Five-second coherence for silicon carbide qubits; atom-by-atom quantum construction; hybrid quantum internet.
Researchers from the University of Chicago, National Institutes for Quantum Science and Technology, and Linköping University built a qubit from silicon carbide and was able to retain its coherence, or the length of time the quantum state persists, for over five seconds.
“It’s uncommon to have quantum information preserved on these human timescales,” said David Awschalom, professor in Molecular Engineering and Physics at University of Chicago and senior scientist at Argonne National Laboratory. “Five seconds is long enough to send a light-speed signal to the moon and back. That’s powerful if you’re thinking about transmitting information from a qubit to someone via light. That light will still correctly reflect the qubit state even after it has circled the earth almost 40 times—paving the way to make a distributed quantum internet.”
“This essentially brings silicon carbide to the forefront as a quantum communication platform,” said Elena Glen, graduate student at University of Chicago. “This is exciting because it’s easy to scale up, since we already know how to make useful devices with this material.”
First, the team worked to make silicon carbide qubits easier to read compared to standard laser readout methods.
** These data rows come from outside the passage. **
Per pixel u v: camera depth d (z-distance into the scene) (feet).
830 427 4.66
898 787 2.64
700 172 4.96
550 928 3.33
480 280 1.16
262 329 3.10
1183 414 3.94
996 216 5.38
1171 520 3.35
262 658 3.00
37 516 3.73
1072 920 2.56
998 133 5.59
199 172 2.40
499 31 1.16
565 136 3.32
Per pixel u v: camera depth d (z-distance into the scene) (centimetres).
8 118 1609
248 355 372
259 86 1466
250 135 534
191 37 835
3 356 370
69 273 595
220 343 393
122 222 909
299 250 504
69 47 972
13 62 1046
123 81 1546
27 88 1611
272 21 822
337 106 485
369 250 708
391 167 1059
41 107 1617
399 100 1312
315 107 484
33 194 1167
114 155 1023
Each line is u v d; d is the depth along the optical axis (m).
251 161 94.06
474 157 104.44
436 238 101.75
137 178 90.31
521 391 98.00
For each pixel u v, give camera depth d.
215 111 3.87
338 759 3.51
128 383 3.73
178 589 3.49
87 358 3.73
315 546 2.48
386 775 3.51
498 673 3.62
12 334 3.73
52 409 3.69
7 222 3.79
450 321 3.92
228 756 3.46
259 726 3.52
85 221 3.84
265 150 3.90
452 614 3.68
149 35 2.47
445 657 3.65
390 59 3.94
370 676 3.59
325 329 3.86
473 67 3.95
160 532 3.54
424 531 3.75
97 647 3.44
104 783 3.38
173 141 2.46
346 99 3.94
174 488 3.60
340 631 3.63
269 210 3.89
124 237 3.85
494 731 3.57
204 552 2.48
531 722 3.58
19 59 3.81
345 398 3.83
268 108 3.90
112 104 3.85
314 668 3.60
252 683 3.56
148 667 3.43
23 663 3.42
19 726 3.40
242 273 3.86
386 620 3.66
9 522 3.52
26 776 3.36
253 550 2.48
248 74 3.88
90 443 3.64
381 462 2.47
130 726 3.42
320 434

They first used carefully designed laser pulses to add a single electron to their qubit depending on its initial quantum state, either 0 or 1. Then the qubit is read out using a laser, as is typical.
“Only now, the emitted light reflects the absence or presence of the electron, and with almost 10,000 times more signal,” said Glen. “By converting our fragile quantum state into stable electronic charges, we can measure our state much, much more easily. With this signal boost, we can get a reliable answer every time we check what state the qubit is in. This type of measurement is called ‘single-shot readout,’ and with it, we can unlock a lot of useful quantum technologies.”
The chips used in the experiment are made from silicon carbide, an inexpensive and commonly used material. (Photo by David Awschalom / University of Chicago)
To extend the length of time quantum states lasted, the team grew highly purified samples of silicon carbide that reduced the background noise that tends to interfere with their qubit functioning. Then, by applying a series of microwave pulses to the qubit, they extended the amount of time that their qubits preserved their coherence.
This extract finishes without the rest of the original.